Selbst ausprobieren:
Kopiere aus dem bereitgestellten Auszug wortgetreu den Abschnitt zwischen „In unserem Artikel“ und „sein zu lassen.“, beide Stellen eingeschlossen.

Bereitgestellter Auszug:

========

„Wir können, also lasst es uns tun“: Über die Mentalität im elektronischen Polizeistaat

Kontext B.N.D.-Gesetz: Die Allermeisten haben weder eine Ahnung was Totalüberwachung aka Massenüberwachung tatsächlich bedeutet, noch welcher Gefahr auch sie dabei ausgesetzt sind, selbst wenn sie sich noch so sehr anpassen und die technischen Möglichkeiten im 21. Jahrhundert über den privaten Konsum hinaus ignorieren. Welche Skrupellosigkeit und geistig-moralischen Verfall die Apparatschiks des elektronischen Polizeistaats bei ihrem Tun an den Tag legen, während gleichzeitig seit Jahren reguläre Polizei, Justiz und Rechtsstaat systemisch verschwinden, zeigen Berichte von Aussteigern, allerdings nicht aus Deutschland.

Wie den Radio Utopie Leserinnen und Lesern bekannt, ist das B.N.D.-Gesetz das Produkt eines regierungsinternen Machtkampfes. Kanzleramtsleiter Peter Altmaier, der schon im Sommer 2015 plötzlich Ärger vom Apparat und seiner Presse bekommen hatte, nachdem er von einem „Eigenleben“ des Bundesnachrichtendienstes gesprochen hatte, stellte im Januar 2016 eine „weltweit einmalige Regelung“, ein „Kontrollrecht des Bundestages“ (!) über den geheimdienstlichen Komplex in Aussicht.

U.a. Hans Leyendecker und Georg Mascolo trugen die Bedenken sogleich in die Presse, konkret die „Süddeutsche Zeitung“:

„Gegen den Entwurf des Reformgesetzes gibt es aber Bedenken bei SPD und Union.“

Der innenpolitische Sprecher der immer so anständig-patriotisch tuenden C.S.U., Stephan Mayer wurde zu diesem drohenden „neuen deutschen Weg“ (!) bezeichnenderweise mit den Worten zitiert:

„Wir werden sehr genau schauen müssen, ob der jetzige Entwurf nicht zu weit geht, wir dürfen den BND nicht entmannen.“

In unserem Artikel vom 19. Januar verwiesen wir bereits diesbezüglich auf die

„so plötzlich wiederkehrende Kanzlerinnen-Skepsis vom traditionellen Paten des Apparats, Dr. Wolfgang Schäuble – angeblich nur wegen der Flüchtlingspolitik von Angela Merkel“.

Im Klartext: Schäuble erpresste die Kanzlerin, diese so anti-antideutschen, so neudeutschen Pläne ihres schwulen Kanzleramtsleiters Altmaier bezüglich parlamentarischer Kontrolle über die (internationale) Spitzelei in der Republik gefälligst sein zu lassen.

========

Ausgewählte Zeilen:
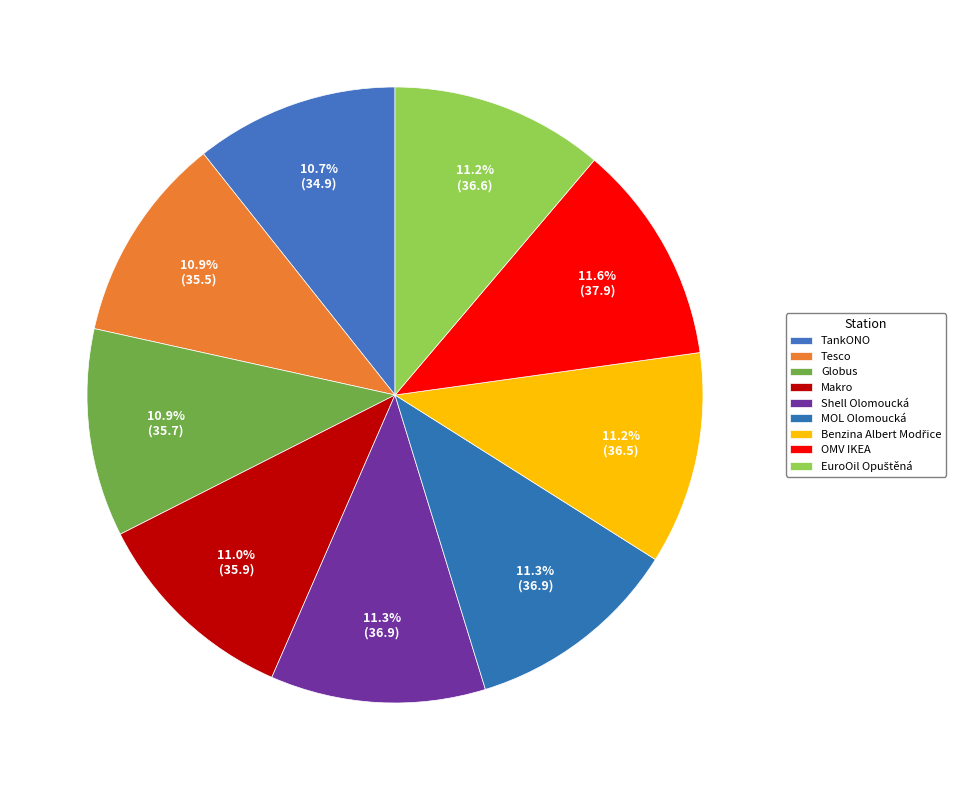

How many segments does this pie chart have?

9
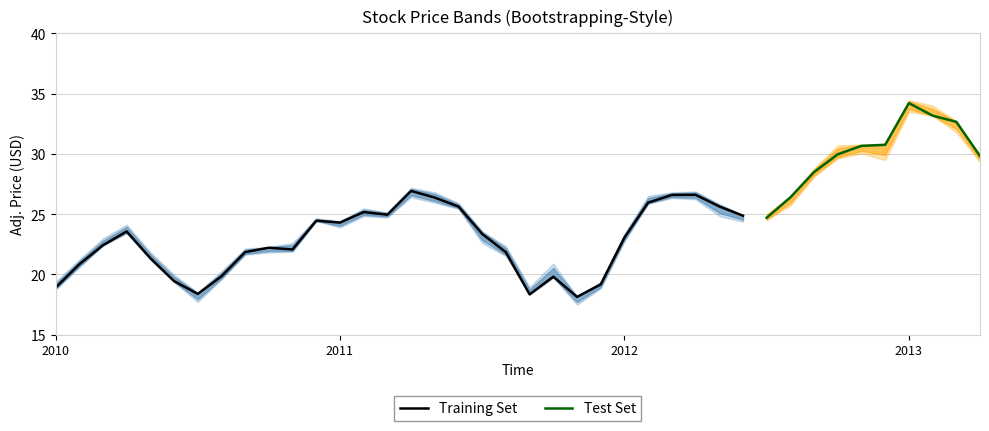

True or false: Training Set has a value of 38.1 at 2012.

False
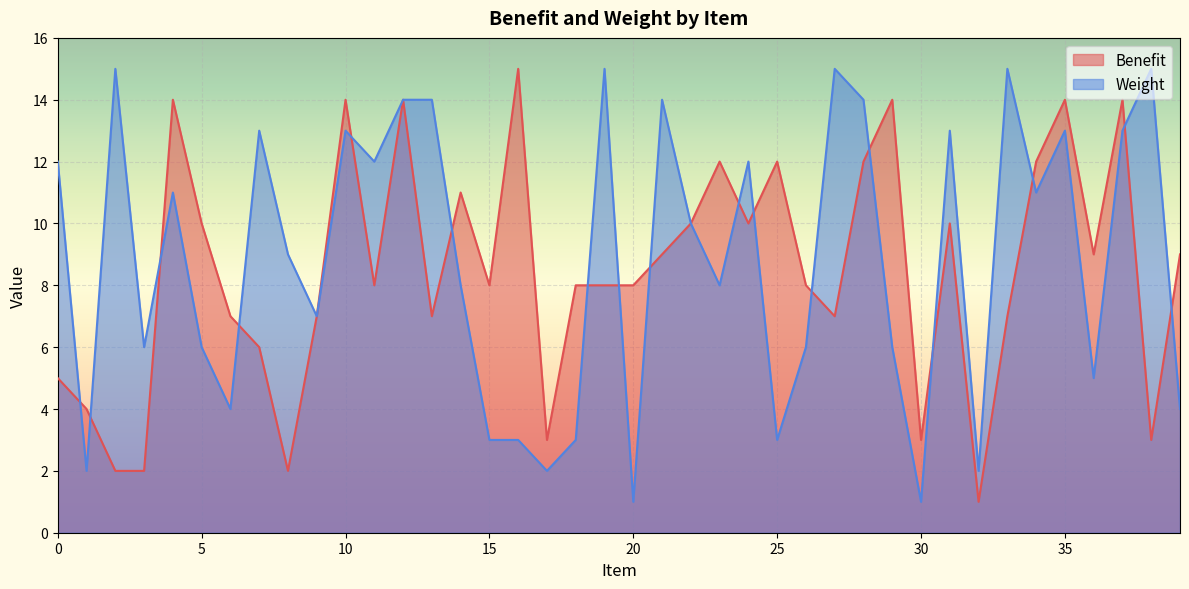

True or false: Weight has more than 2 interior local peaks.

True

========

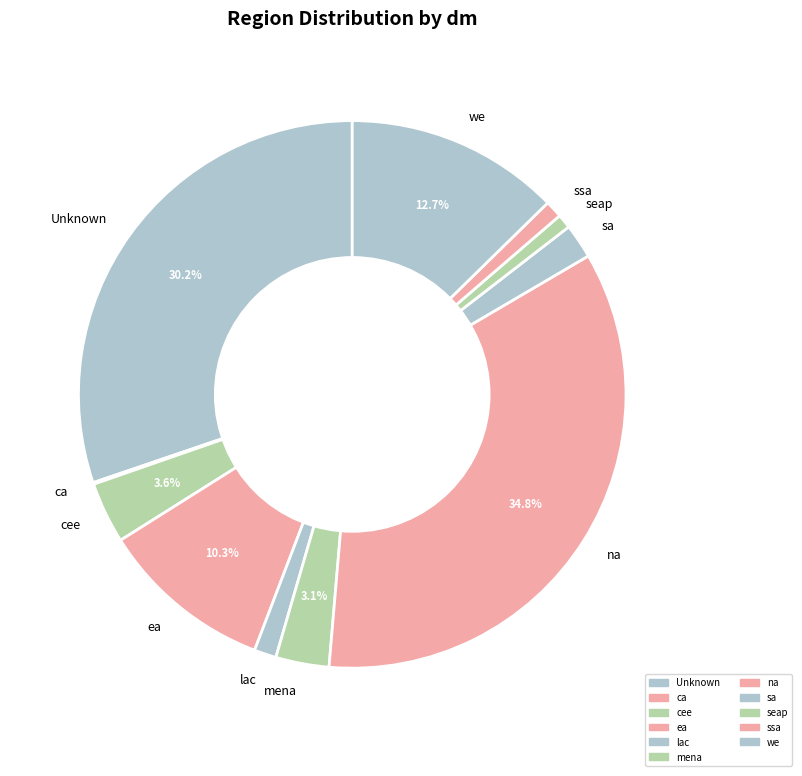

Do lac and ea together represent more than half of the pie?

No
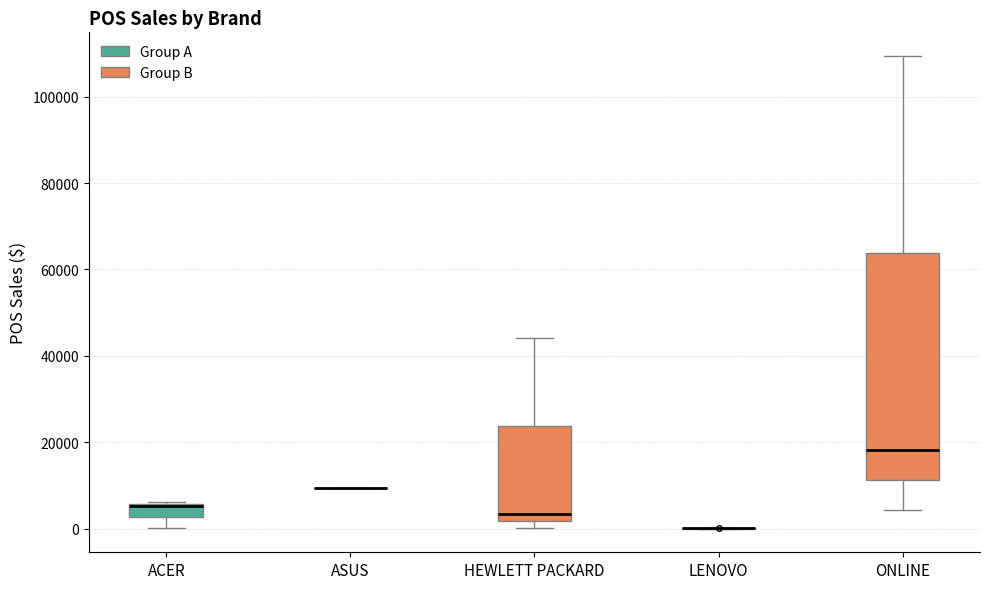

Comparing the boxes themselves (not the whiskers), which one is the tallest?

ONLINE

========

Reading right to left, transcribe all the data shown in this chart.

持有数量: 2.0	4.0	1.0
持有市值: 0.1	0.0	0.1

========

Antwort zur Aufgabe:
In unserem Artikel vom 19. Januar verwiesen wir bereits diesbezüglich auf die

„so plötzlich wiederkehrende Kanzlerinnen-Skepsis vom traditionellen Paten des Apparats, Dr. Wolfgang Schäuble – angeblich nur wegen der Flüchtlingspolitik von Angela Merkel“.

Im Klartext: Schäuble erpresste die Kanzlerin, diese so anti-antideutschen, so neudeutschen Pläne ihres schwulen Kanzleramtsleiters Altmaier bezüglich parlamentarischer Kontrolle über die (internationale) Spitzelei in der Republik gefälligst sein zu lassen.